Bridge-players tell me that there must be some money on the game 'or else people won't take the game seriously.' Apparently it's like that. Your bid - for God or no God, for a good God or the Cosmic Sadist, for eternal life or nonentity - will not be serious if nothing much is staked on it. And you will never discover how serious it was until the stakes are raised horribly high, until you find that you are playing not for counters or for sixpences but for every penny you have in the world. Nothing less will shake a man - or at any rate a man like me - out of his merely verbal thinking and his merely notional beliefs. He has to be knocked silly before he comes to his senses. Only torture will bring out the truth. Only under torture does he discover it himself.
- C. S. Lewis
4 comments:
Does Mr. Lewis propose how one might understand the "stakes" while still in this life?
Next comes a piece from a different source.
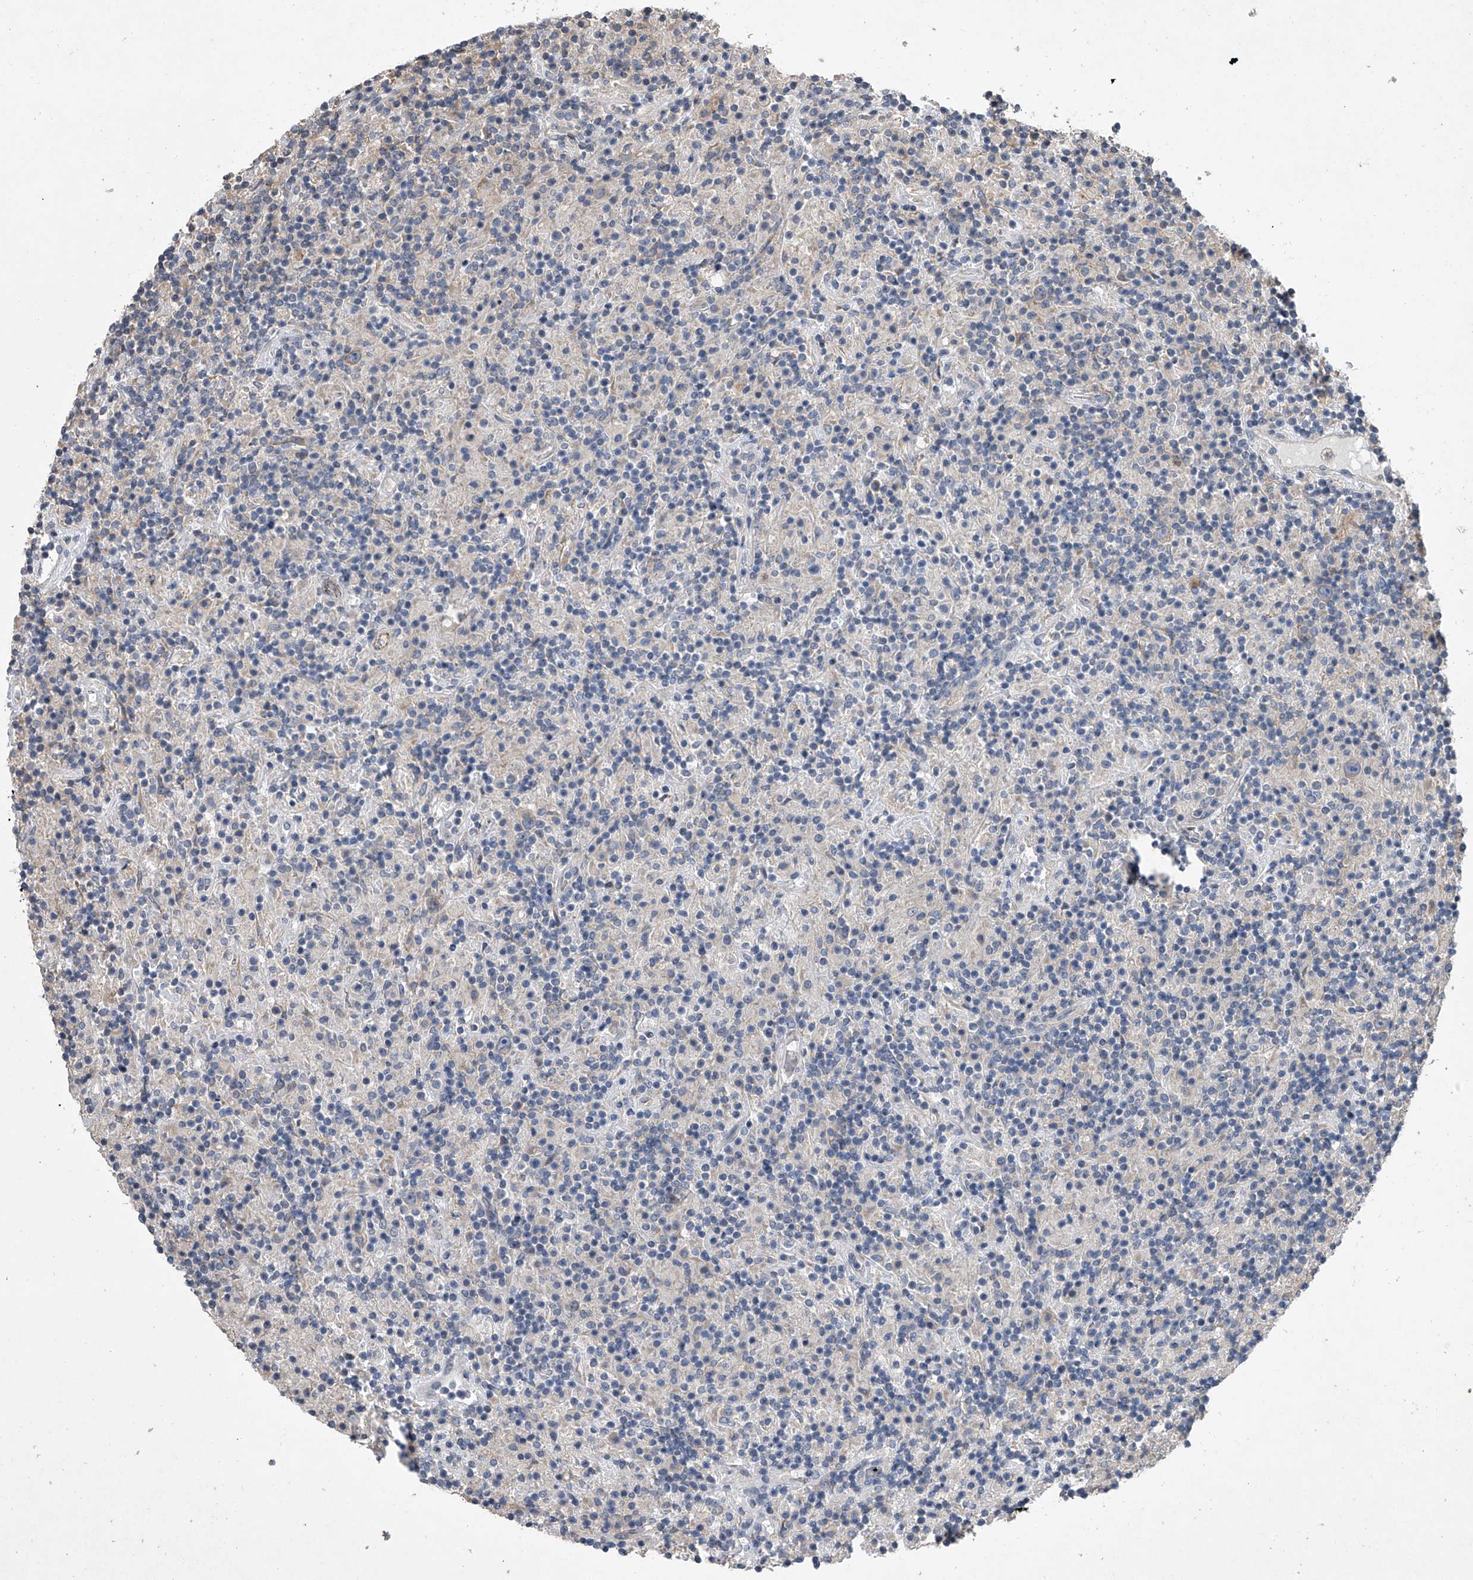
{"staining": {"intensity": "weak", "quantity": "25%-75%", "location": "cytoplasmic/membranous"}, "tissue": "lymphoma", "cell_type": "Tumor cells", "image_type": "cancer", "snomed": [{"axis": "morphology", "description": "Hodgkin's disease, NOS"}, {"axis": "topography", "description": "Lymph node"}], "caption": "Human Hodgkin's disease stained with a protein marker exhibits weak staining in tumor cells.", "gene": "DOCK9", "patient": {"sex": "male", "age": 70}}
He says that he came to understand them by losing the one thing in life that meant most to him: his wife Joy. In Lewis' own personal experience, the one thing that best tested the strength of his faith, that proved to him whether he really believed what he claimed to believe was personal tragedy and the grief that followed it.
So it's probably different for each individual, right? I wonder how you might understand the stakes if you lose something without having the faith? Is it possible? If I think of losing something that is valuable in my life...it would just be another sick test from a God I have trouble believing in...how am I to understand?
I think that's probably right. My highest stake is probably different from the mailman's, or the pizza delivery guy's, or the Fortune 500 CEO's. But, now that I think about it more, maybe its not that different. I think all of these questions about God, the supernatural, and what we believe can only be answered for each of us, for certain, by one thing: death. In Lewis' case, it was his ponderings on the whereabouts of his deceased wife, and whether or not she was in a "better place" as he said many well meaning people told him in failed attempts to offer comfort. Perhaps in your case, if you lost something valuable in your life, it would solidify the notion that God (if he exists) is a God that administers sick tests. I think Lewis was saying that regardless of the belief, the sky high stakes - whatever they may be - would either solidify the notion or knock it down like a house of cards.